WHAT THIS TASK INVOLVES:
Repeat the entries below exactly, pictures excluded.

Extracted records:
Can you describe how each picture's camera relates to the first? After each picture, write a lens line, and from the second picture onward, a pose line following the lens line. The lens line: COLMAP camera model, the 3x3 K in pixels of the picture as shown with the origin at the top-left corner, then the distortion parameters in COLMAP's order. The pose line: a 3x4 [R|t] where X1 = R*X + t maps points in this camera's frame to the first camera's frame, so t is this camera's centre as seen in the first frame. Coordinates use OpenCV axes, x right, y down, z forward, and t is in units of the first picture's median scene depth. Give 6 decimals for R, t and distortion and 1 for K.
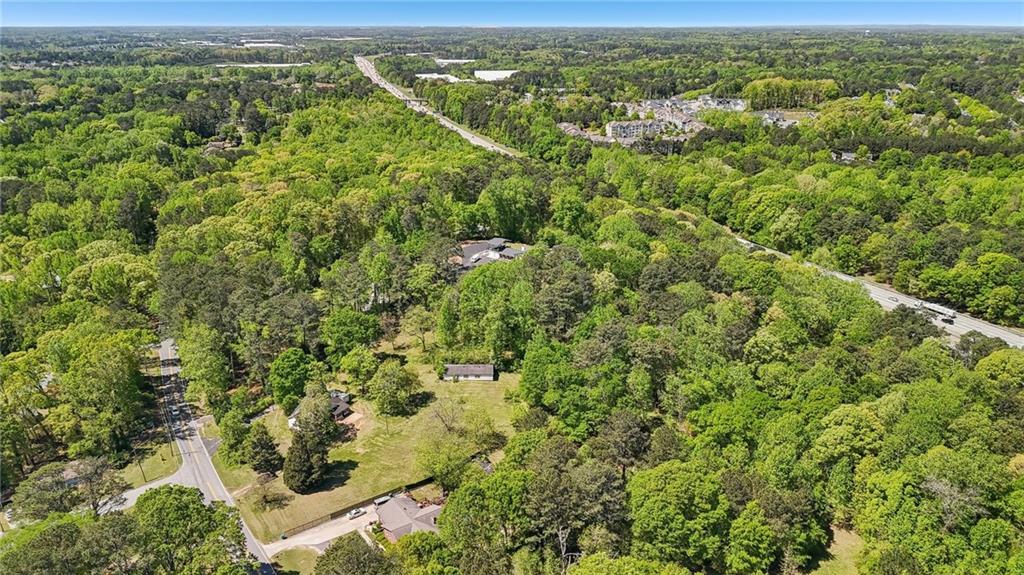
lens RADIAL K [[755.6, 0, 517.0], [0, 755.6, 286.4], [0, 0, 1]] dist [0.079444, -0.077497]
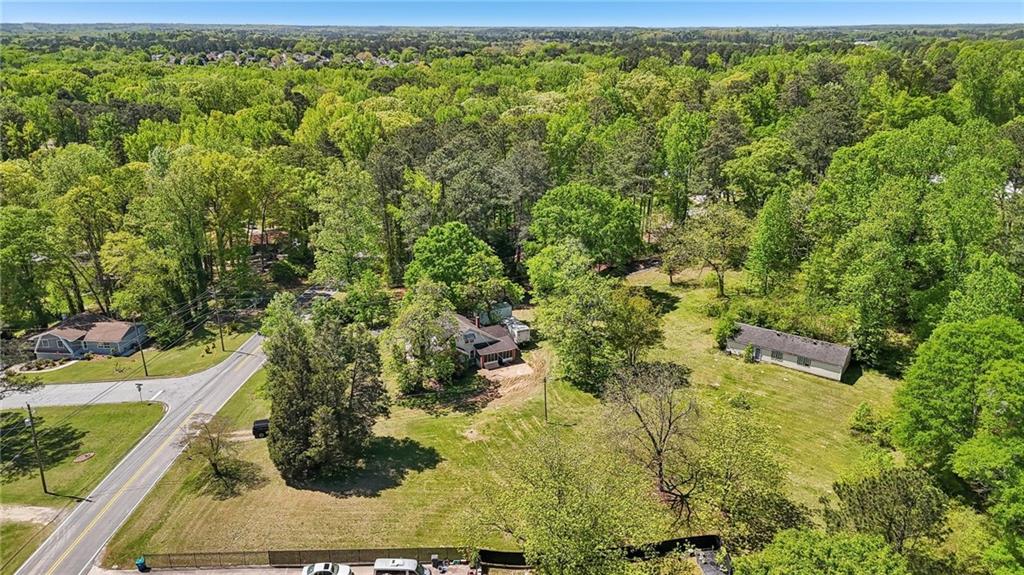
lens RADIAL K [[755.6, 0, 512.5], [0, 755.6, 285.9], [0, 0, 1]] dist [0.079444, -0.077497]
pose [[0.818871, 0.189052, -0.541950, 0.043745], [-0.192776, 0.979939, 0.050561, 0.093066], [0.540637, 0.063072, 0.838889, 0.583087]]
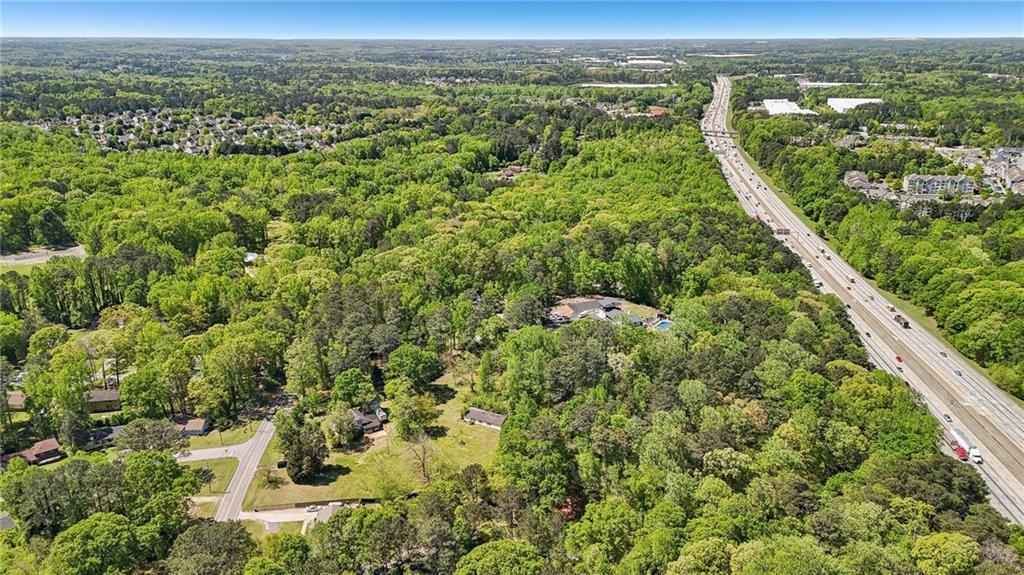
lens RADIAL K [[755.6, 0, 517.5], [0, 755.6, 293.3], [0, 0, 1]] dist [0.079444, -0.077497]
pose [[0.884762, 0.152966, -0.440224, 0.498807], [-0.155887, 0.987326, 0.029769, -0.127073], [0.439198, 0.042286, 0.897395, -0.021505]]
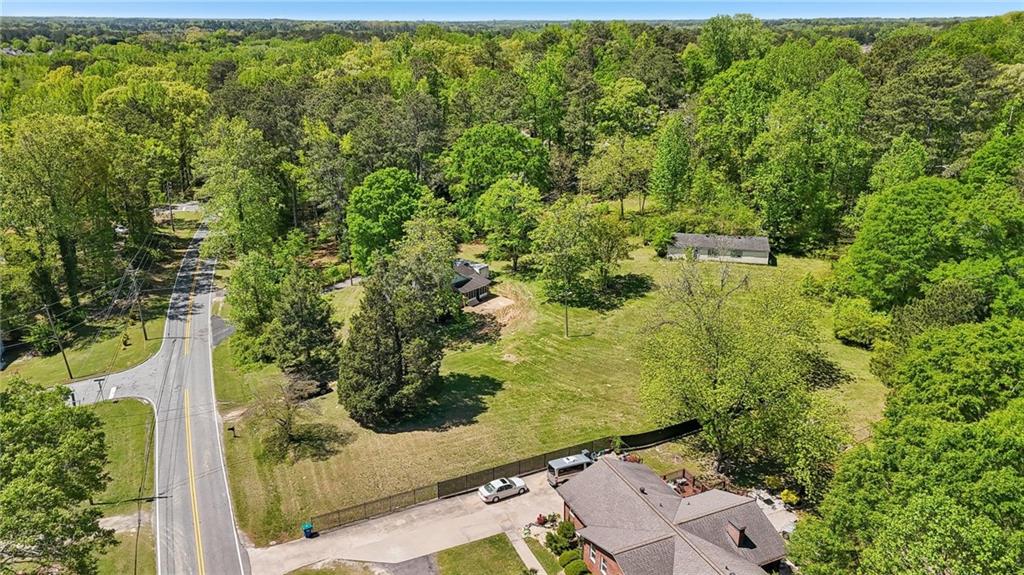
lens RADIAL K [[755.6, 0, 518.1], [0, 755.6, 279.7], [0, 0, 1]] dist [0.079444, -0.077497]
pose [[0.984569, 0.060507, -0.164204, -0.120465], [-0.061764, 0.998088, -0.002557, 0.158190], [0.163735, 0.012660, 0.986423, 0.511059]]
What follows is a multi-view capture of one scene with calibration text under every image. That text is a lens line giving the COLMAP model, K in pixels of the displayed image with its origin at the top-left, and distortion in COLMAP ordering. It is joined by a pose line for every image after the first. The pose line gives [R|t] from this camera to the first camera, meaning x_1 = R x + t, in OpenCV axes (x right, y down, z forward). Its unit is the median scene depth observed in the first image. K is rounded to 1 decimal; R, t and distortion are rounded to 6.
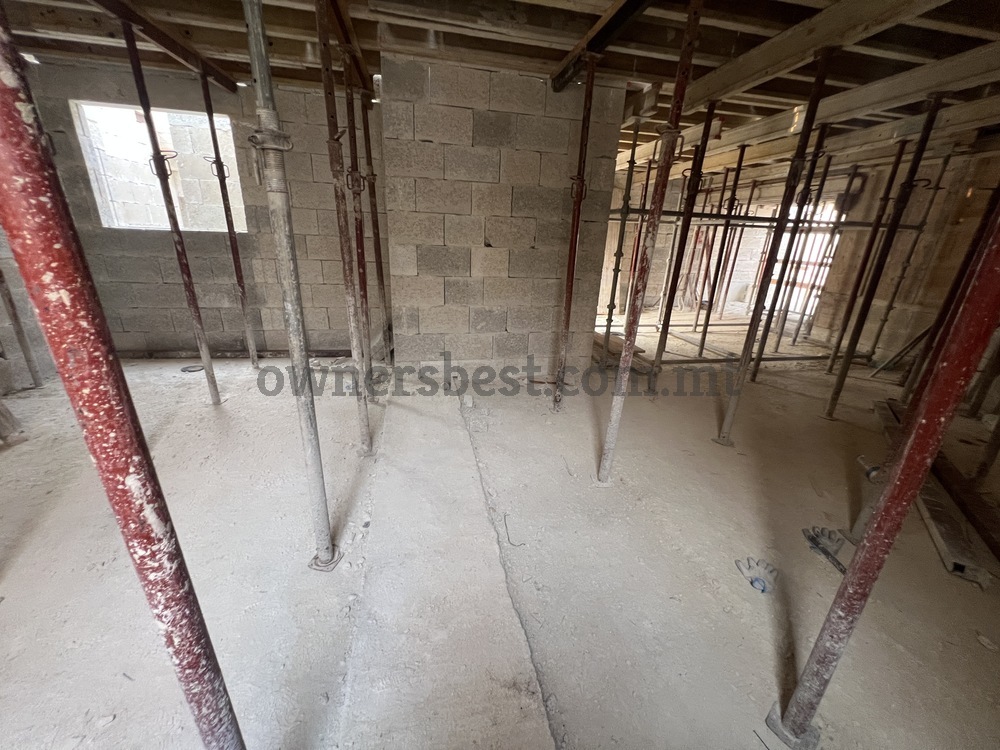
lens RADIAL K [[392.3, 0, 500.6], [0, 392.3, 375.8], [0, 0, 1]] dist [-0.002524, -0.000433]
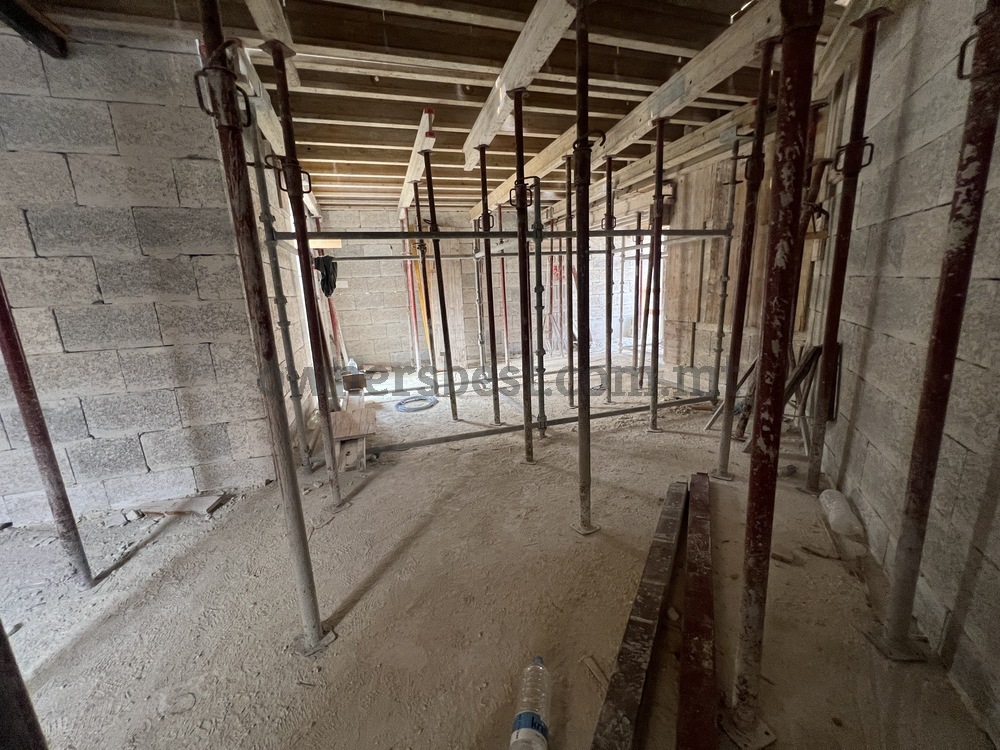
lens RADIAL K [[392.3, 0, 502.9], [0, 392.3, 374.8], [0, 0, 1]] dist [-0.002524, -0.000433]
pose [[0.991214, -0.101857, 0.084377, 0.616412], [0.111295, 0.986999, -0.115961, -0.067378], [-0.071469, 0.124333, 0.989663, 0.337208]]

COMPLETED EXERCISE:
Can you describe how each picture's camera relates to the first? After each picture, write a lens line, and from the second picture onward, a pose line following the lens line. The lens line: COLMAP camera model, the 3x3 K in pixels of the picture as shown with the origin at the top-left corner, then the distortion parameters in COLMAP's order. The pose line: a 3x4 [R|t] where X1 = R*X + t maps points in this camera's frame to the first camera's frame, so t is this camera's centre as seen in the first frame. Coordinates use OpenCV axes, x right, y down, z forward, and t is in units of the first picture's median scene depth. Give 6 decimals for R, t and distortion and 1 for K.
lens RADIAL K [[755.6, 0, 517.0], [0, 755.6, 286.4], [0, 0, 1]] dist [0.079444, -0.077497]
lens RADIAL K [[755.6, 0, 512.5], [0, 755.6, 285.9], [0, 0, 1]] dist [0.079444, -0.077497]
pose [[0.818871, 0.189052, -0.541950, 0.043745], [-0.192776, 0.979939, 0.050561, 0.093066], [0.540637, 0.063072, 0.838889, 0.583087]]
lens RADIAL K [[755.6, 0, 517.5], [0, 755.6, 293.3], [0, 0, 1]] dist [0.079444, -0.077497]
pose [[0.884762, 0.152966, -0.440224, 0.498807], [-0.155887, 0.987326, 0.029769, -0.127073], [0.439198, 0.042286, 0.897395, -0.021505]]
lens RADIAL K [[755.6, 0, 518.1], [0, 755.6, 279.7], [0, 0, 1]] dist [0.079444, -0.077497]
pose [[0.984569, 0.060507, -0.164204, -0.120465], [-0.061764, 0.998088, -0.002557, 0.158190], [0.163735, 0.012660, 0.986423, 0.511059]]
What follows is a multi-view capture of one scene with calibration text under every image. That text is a lens line giving the COLMAP model, K in pixels of the displayed image with its origin at the top-left, and distortion in COLMAP ordering. It is joined by a pose line for every image after the first. The pose line gives [R|t] from this camera to the first camera, meaning x_1 = R x + t, in OpenCV axes (x right, y down, z forward). Its unit is the median scene depth observed in the first image. K is rounded to 1 decimal; R, t and distortion are rounded to 6.
lens RADIAL K [[392.3, 0, 500.6], [0, 392.3, 375.8], [0, 0, 1]] dist [-0.002524, -0.000433]
lens RADIAL K [[392.3, 0, 502.9], [0, 392.3, 374.8], [0, 0, 1]] dist [-0.002524, -0.000433]
pose [[0.991214, -0.101857, 0.084377, 0.616412], [0.111295, 0.986999, -0.115961, -0.067378], [-0.071469, 0.124333, 0.989663, 0.337208]]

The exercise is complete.